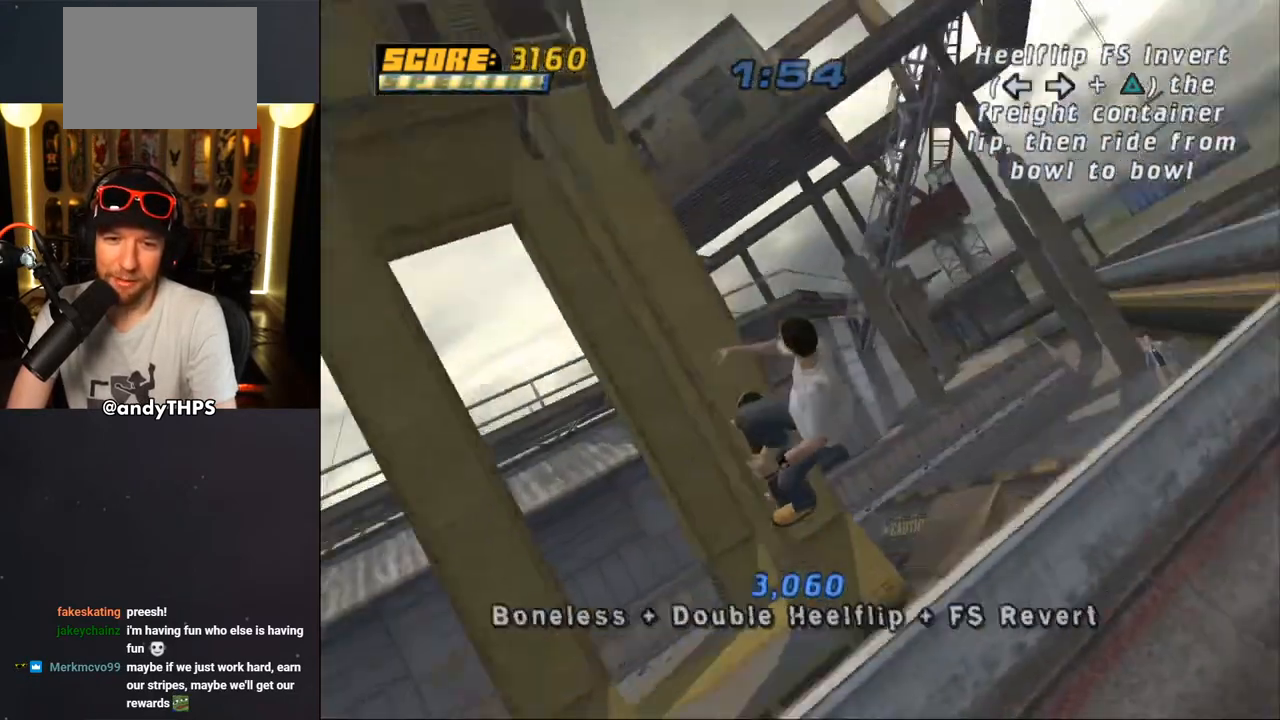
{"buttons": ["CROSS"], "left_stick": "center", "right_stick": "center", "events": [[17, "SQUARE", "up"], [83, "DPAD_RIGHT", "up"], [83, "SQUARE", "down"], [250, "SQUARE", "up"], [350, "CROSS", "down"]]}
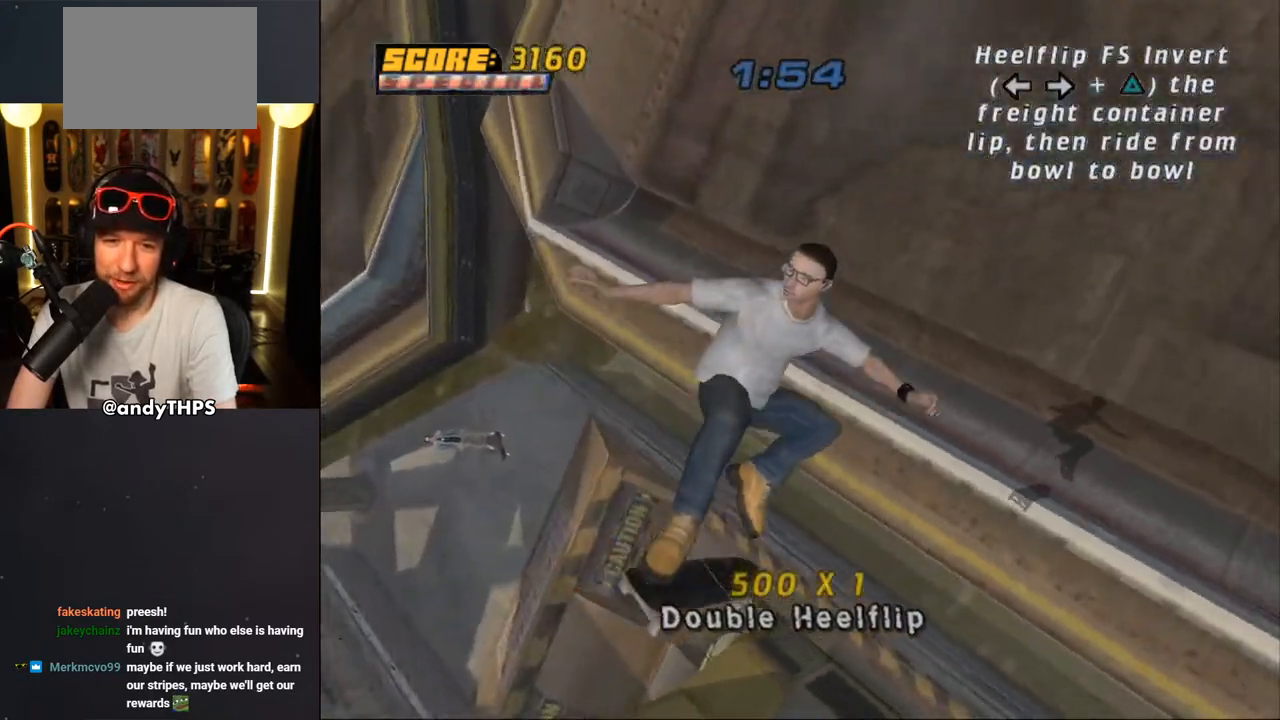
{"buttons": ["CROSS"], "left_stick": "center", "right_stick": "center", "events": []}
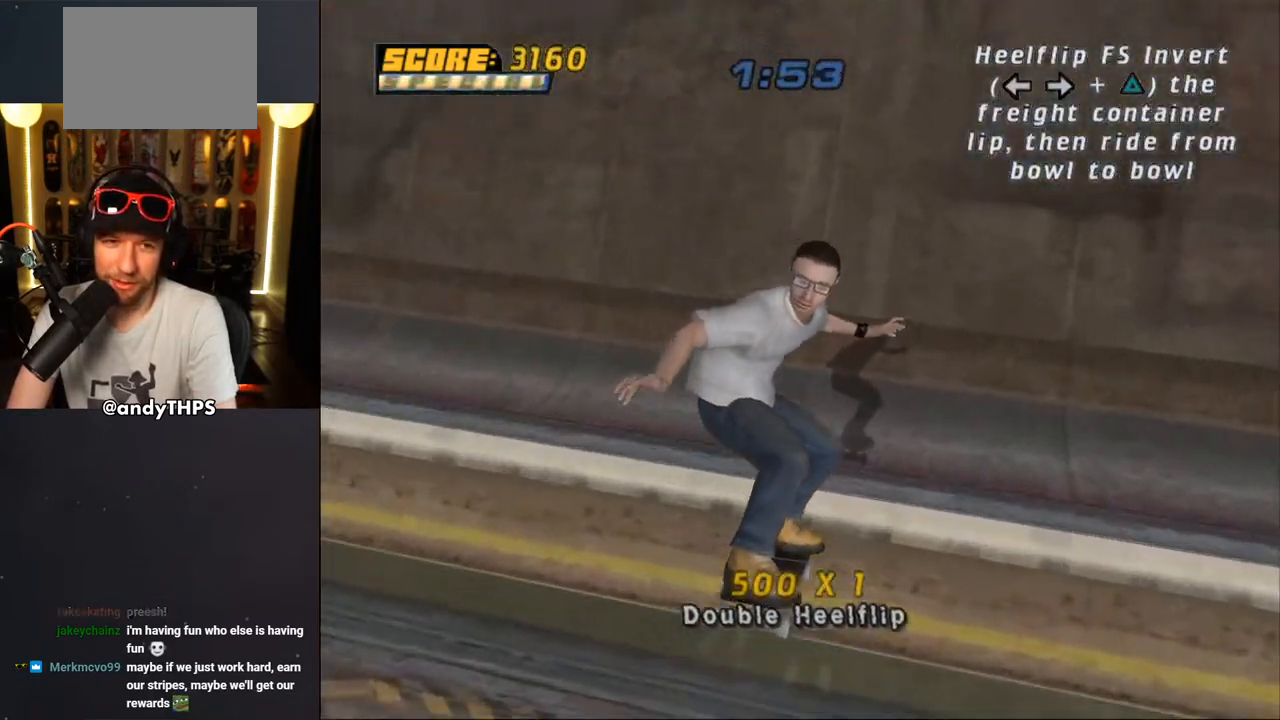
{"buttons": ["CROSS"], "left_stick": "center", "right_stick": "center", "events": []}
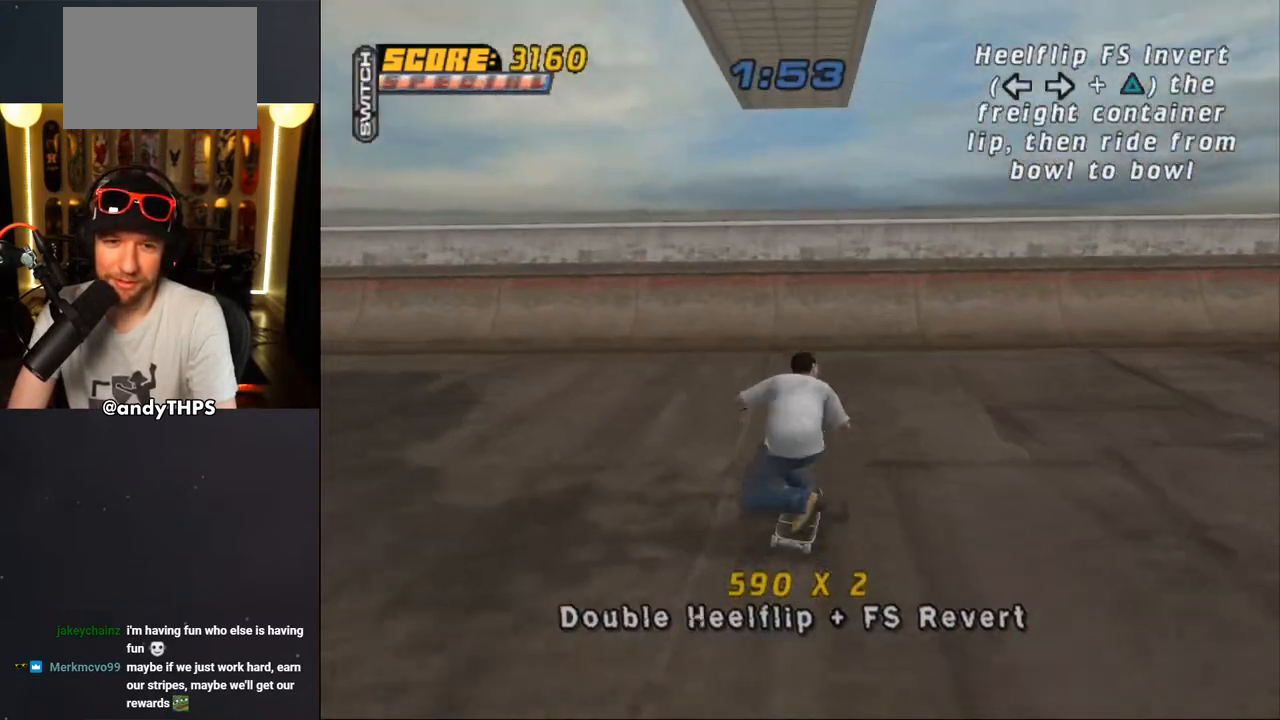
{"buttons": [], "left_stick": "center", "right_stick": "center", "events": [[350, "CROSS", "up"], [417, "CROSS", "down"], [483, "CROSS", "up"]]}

EXERCISE INSTRUCTIONS: Your answer should contain all the material above, written out exactly, and none of the pictures.

SOLUTION:
{"buttons": ["CROSS"], "left_stick": "center", "right_stick": "center", "events": [[17, "SQUARE", "up"], [83, "DPAD_RIGHT", "up"], [83, "SQUARE", "down"], [250, "SQUARE", "up"], [350, "CROSS", "down"]]}
{"buttons": ["CROSS"], "left_stick": "center", "right_stick": "center", "events": []}
{"buttons": ["CROSS"], "left_stick": "center", "right_stick": "center", "events": []}
{"buttons": [], "left_stick": "center", "right_stick": "center", "events": [[350, "CROSS", "up"], [417, "CROSS", "down"], [483, "CROSS", "up"]]}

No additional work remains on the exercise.